─── Material for the task ───

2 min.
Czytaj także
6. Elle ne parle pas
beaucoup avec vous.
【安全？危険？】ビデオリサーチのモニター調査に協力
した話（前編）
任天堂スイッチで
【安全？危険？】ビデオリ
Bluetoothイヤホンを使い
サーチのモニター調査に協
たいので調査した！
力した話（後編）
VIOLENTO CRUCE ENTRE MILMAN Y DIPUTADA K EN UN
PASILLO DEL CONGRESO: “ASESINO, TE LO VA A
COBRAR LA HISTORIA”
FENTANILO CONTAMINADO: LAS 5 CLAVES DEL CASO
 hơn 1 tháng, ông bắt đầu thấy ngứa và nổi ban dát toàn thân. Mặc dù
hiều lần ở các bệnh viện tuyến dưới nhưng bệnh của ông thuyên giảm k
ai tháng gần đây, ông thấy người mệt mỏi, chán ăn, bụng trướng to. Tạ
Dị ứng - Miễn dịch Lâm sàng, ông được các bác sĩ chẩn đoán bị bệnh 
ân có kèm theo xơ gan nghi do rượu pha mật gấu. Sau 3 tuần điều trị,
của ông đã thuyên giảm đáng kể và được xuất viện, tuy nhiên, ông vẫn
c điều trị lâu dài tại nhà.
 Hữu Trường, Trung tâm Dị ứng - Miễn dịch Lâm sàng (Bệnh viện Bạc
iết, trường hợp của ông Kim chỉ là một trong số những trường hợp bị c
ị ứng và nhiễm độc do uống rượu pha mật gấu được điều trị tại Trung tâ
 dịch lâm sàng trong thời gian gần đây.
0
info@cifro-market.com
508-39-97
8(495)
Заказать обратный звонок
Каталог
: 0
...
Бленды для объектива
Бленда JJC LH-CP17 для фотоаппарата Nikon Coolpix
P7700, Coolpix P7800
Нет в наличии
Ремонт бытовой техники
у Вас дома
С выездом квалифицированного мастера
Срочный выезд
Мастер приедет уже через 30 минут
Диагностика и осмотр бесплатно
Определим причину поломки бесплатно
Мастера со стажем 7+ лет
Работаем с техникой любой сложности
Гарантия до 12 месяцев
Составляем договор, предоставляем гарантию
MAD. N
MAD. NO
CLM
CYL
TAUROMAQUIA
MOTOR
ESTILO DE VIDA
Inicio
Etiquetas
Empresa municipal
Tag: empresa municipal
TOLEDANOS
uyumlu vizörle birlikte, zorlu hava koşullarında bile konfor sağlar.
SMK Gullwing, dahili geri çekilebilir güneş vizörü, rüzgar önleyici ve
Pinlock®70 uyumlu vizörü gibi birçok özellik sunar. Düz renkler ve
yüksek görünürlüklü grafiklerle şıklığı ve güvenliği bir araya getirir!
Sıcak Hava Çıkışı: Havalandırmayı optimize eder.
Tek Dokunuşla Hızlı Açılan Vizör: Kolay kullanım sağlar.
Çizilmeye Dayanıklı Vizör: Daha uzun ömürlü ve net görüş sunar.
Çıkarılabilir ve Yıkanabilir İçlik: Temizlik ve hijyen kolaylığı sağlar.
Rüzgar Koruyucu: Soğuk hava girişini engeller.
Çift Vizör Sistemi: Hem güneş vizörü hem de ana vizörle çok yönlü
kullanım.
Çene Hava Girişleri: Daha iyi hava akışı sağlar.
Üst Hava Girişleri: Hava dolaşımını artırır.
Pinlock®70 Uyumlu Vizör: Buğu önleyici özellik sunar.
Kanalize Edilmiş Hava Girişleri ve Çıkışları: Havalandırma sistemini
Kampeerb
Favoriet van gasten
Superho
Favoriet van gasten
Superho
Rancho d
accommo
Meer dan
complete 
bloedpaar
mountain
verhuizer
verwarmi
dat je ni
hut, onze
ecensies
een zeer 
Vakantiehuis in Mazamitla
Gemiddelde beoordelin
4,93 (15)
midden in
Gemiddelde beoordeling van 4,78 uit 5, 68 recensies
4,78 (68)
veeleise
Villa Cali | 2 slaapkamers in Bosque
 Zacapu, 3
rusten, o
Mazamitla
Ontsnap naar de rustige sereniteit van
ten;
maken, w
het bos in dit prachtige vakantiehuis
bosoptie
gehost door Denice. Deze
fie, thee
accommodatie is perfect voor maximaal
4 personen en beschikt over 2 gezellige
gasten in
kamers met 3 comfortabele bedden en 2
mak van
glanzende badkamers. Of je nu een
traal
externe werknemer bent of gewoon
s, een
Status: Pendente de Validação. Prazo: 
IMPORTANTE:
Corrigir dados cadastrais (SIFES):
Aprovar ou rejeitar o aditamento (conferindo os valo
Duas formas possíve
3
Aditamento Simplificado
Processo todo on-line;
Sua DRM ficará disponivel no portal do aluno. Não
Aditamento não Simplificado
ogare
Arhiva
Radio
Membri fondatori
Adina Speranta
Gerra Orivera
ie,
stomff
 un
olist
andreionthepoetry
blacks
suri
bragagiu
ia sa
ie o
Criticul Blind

───

- **Your assignment**: Among the lines above, find those carrying the word "güneş" and copy them out.

- **Solution**:
SMK Gullwing, dahili geri çekilebilir güneş vizörü, rüzgar önleyici ve
Çift Vizör Sistemi: Hem güneş vizörü hem de ana vizörle çok yönlü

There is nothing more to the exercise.